Aux Etats-Unis les tueries de masse se suivent et se ressemblent. A croire que ce pays est frappé d’un mal chronique consécutif à son addiction aux armes et c’est avec une régularité de métronome que des fusillades ont lieu d’un bout à l’autre du pays sur des campus universitaires, dans des écoles (plus d’une trentaine depuis le début de l’année) ou dans des centres commerciaux, comme cela a été encore le cas au cours du week-end.
Certaines de ses fusillades sont l’œuvre de déséquilibrés mentaux, d’autres de criminels ultra-violents, d’autres encore d’individus animés par une idéologie raciste comme on a pu le voir à El Paso au Texas où il y a eu vingt morts. Ces meurtres sont commis par des adultes mais aussi des adolescents et chaque année le bilan s’alourdit au point de dépasser les quinze mille victimes, et parmi elles beaucoup de jeunes. Inacceptable, insoutenable !
Le lobbying influent de la NRA
Le record du nombre d’armes par habitant explique bien sûr en partie ce fléau et de ce point de vue l’intense lobbying mené par la NRA (National Rifle Association) et ses six millions d’adhérents (et qui dépense chaque année plusieurs dizaines de millions de dollars pour s’assurer qu’aucune loi n’impose un contrôle plus strict sur les armes ne soit votée) est une catastrophe. Des millions d’armes sont ainsi en libre circulation, y compris certaines armes de guerre, et il n’est pas rare qu’un foyer américain dispose chez lui d’un véritable arsenal fait d’armes de poing et de tir. Ce qui fait les beaux jours de l’industrie de l’armement ce qui au pays du dollar-roi n’est pas sans importance. Certaines voix prétendent aussi qu’au nom de la liberté on ne doit pas légiférer sur un tel sujet, quelle liberté ? Celle de tuer des innocents ? Celle de se croiser les bras en voyant tomber des enfants et des femmes sous les balles assassines de kalachnikov ? Celle de fermer les yeux face aux scènes sanglantes qui se multiplient à l’infini sur nos téléviseurs ? Prétexter la liberté à ce niveau est une manœuvre dilatoire qui a pour but de mystifier l’opinion publique. La liberté n’est-elle pas plutôt celle qui devrait permettre à chacun de circuler librement, en sécurité, dans les rues, les écoles et sur les parkings, sans risquer d’être pris pour cible par un tireur fou et en autorisant les seules forces de l’ordre à détenir une arme et en faire usage légitimement et légalement.

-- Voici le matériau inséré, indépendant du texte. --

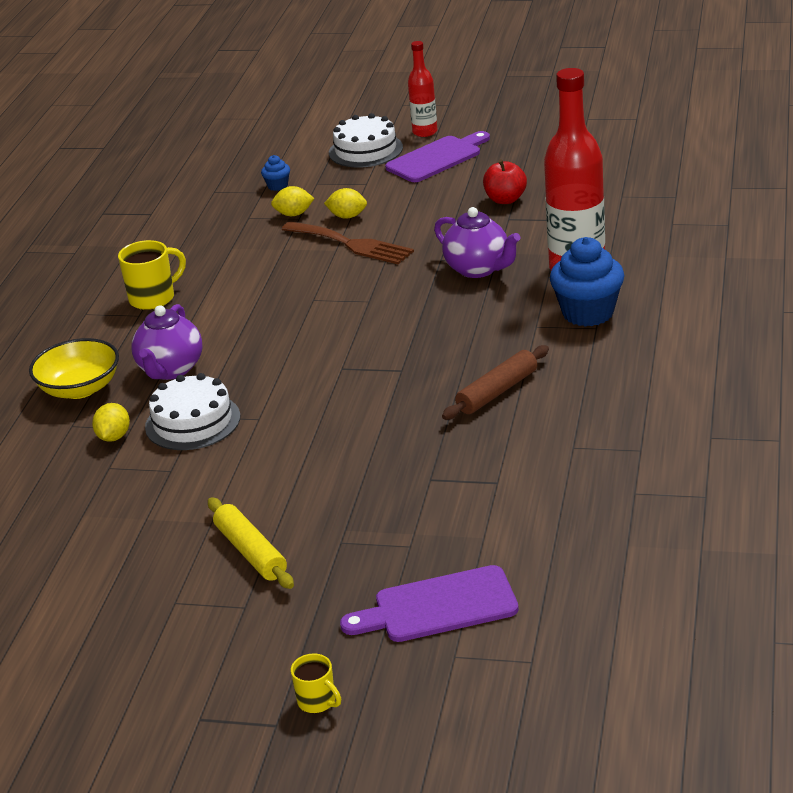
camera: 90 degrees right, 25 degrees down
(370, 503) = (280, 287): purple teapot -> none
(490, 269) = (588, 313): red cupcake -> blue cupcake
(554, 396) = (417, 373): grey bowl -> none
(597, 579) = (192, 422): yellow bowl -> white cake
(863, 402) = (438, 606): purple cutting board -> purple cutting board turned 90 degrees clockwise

Le 2ème amendement de la constitution
Rappelons que le deuxième amendement de la constitution américaine de 1791 garantit à chaque citoyen américain le droit de détenir, et parfois de porter librement des armes. Et à chaque fois que des voix s’élèvent pour limiter la détention et le port d’armes on assiste au pays de l’Oncle Sam à une véritable levée de boucliers au nom de l’histoire qui a façonné l’Amérique en particulier l’époque du Far-West et ses héros légendaires. Ce phénomène est présenté comme culturel et inscrit dans les gènes des américains. Donc on n’y touche pas, cela relève quasiment du sacré.
En France, dès 1686 Richelieu interdit les duels qui déciment la noblesse
L’histoire à cependant bon dos car à ce compte-là pourquoi en France – pays de cape et d’épée – le cardinal de Richelieu a-t-il cru bon d’interdire les duels le 6 février 1626 ? Sur la base d’un constat tragique, à savoir quelques dix mille nobles tués entre 1588 et 1608, en une seule vingtaine d’années, plus que certaines batailles.
Le vrai courage politique
Invoquer la tradition est donc une mauvaise excuse. C’est surtout une posture électorale car tout candidat à une élection présidentielle connaît l’influence de la NRA et son importance en terme de bulletins de vote. Mais le vrai courage n’est-il pas au nom du bien commun et le l’intérêt général, à savoir la protection des populations, de savoir aller à contre-courant d’une majorité d’idées comme le fit un certain François Miterrand en1981 en abolissant la peine de mort ? Combien faudra-t-il de victimes innocentes supplémentaires pour que l’Amérique exorcise ses vieux démons ? Et surtout quel président osera prendre une telle mesure ? Surement pas Donald Trump, soutien affiché de la NRA, qui par ses propos incendiaires souffle sur les braises populistes et xénophobes et nourrit les tensions dans le pays. En cas de réélection à la Maison Blanche le 3 novembre 2020 il faudra donc accepter pour plusieurs années encore que la loi de la poudre prime sur la raison. L’Amérique décidemment est bien un colosse aux pieds d’argile.